Start of Block

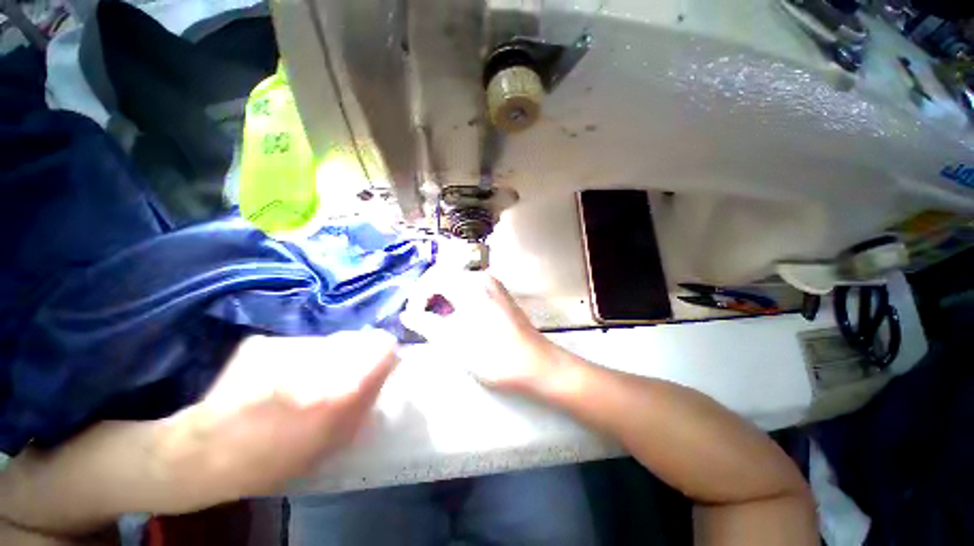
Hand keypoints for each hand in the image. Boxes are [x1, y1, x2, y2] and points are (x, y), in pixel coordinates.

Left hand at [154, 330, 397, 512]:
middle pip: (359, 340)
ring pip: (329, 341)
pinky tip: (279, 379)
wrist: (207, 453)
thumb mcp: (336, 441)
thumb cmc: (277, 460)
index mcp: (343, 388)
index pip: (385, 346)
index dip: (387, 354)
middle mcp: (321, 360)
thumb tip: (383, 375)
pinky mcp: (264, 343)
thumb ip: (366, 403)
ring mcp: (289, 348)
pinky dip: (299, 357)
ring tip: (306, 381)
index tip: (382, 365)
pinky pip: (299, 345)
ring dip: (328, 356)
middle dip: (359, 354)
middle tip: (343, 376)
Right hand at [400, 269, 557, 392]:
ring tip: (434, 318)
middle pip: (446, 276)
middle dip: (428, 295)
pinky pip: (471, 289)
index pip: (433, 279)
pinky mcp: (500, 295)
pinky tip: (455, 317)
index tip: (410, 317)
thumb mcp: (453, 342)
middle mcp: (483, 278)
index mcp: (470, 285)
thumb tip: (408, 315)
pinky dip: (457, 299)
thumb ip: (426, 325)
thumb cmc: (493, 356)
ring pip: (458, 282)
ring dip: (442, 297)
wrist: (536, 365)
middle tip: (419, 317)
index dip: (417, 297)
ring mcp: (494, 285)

End of Block
Start of Block

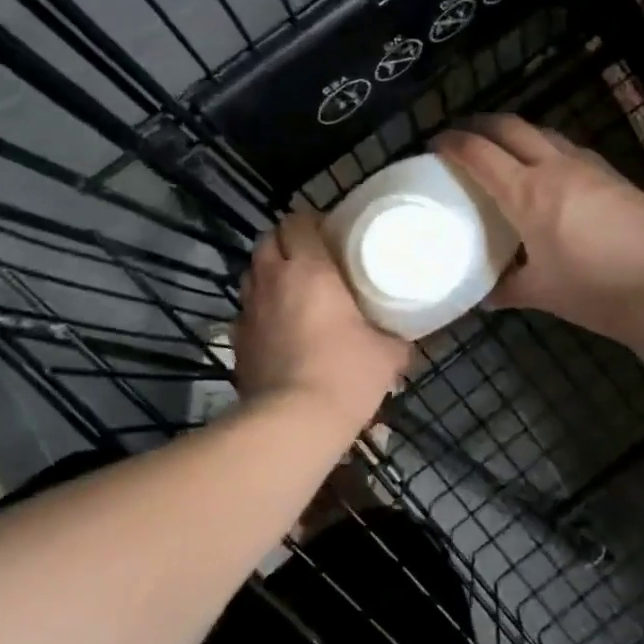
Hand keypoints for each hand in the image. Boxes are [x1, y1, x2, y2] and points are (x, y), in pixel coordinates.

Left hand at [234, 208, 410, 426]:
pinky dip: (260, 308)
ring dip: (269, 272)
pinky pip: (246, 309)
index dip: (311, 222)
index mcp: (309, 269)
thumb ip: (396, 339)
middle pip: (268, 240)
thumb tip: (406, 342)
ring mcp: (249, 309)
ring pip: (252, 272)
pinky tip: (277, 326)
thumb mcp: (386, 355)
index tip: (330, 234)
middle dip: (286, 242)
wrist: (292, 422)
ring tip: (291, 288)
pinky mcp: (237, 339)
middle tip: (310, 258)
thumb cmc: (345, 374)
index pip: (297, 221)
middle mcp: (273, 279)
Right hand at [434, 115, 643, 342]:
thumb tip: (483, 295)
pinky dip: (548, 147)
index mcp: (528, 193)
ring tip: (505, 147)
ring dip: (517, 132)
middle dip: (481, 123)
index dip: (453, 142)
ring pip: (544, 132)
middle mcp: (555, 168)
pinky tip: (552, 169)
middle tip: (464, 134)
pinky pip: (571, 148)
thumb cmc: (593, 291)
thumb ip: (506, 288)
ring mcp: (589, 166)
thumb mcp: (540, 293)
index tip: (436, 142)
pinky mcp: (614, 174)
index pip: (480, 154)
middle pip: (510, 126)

End of Block

- EXERCISE DESCRIPTION
In the listing above, find the line with "middle pip: (359, 340)" and the line with "ring mcp: (494, 285)"; output exactly those lines and all lines between them.

- SOLUTION TO THE EXERCISE
middle pip: (359, 340)
ring pip: (329, 341)
pinky tip: (279, 379)
wrist: (207, 453)
thumb mcp: (336, 441)
thumb cmc: (277, 460)
index mcp: (343, 388)
index pip: (385, 346)
index dip: (387, 354)
middle mcp: (321, 360)
thumb tip: (383, 375)
pinky mcp: (264, 343)
thumb ip: (366, 403)
ring mcp: (289, 348)
pinky dip: (299, 357)
ring tip: (306, 381)
index tip: (382, 365)
pinky pip: (299, 345)
ring dip: (328, 356)
middle dip: (359, 354)
middle tip: (343, 376)
Right hand at [400, 269, 557, 392]:
ring tip: (434, 318)
middle pip: (446, 276)
middle dip: (428, 295)
pinky pip: (471, 289)
index pip: (433, 279)
pinky mcp: (500, 295)
pinky tip: (455, 317)
index tip: (410, 317)
thumb mcp: (453, 342)
middle mcp: (483, 278)
index mcp: (470, 285)
thumb tip: (408, 315)
pinky dip: (457, 299)
thumb ip: (426, 325)
thumb cmc: (493, 356)
ring pip: (458, 282)
ring dip: (442, 297)
wrist: (536, 365)
middle tip: (419, 317)
index dip: (417, 297)
ring mcp: (494, 285)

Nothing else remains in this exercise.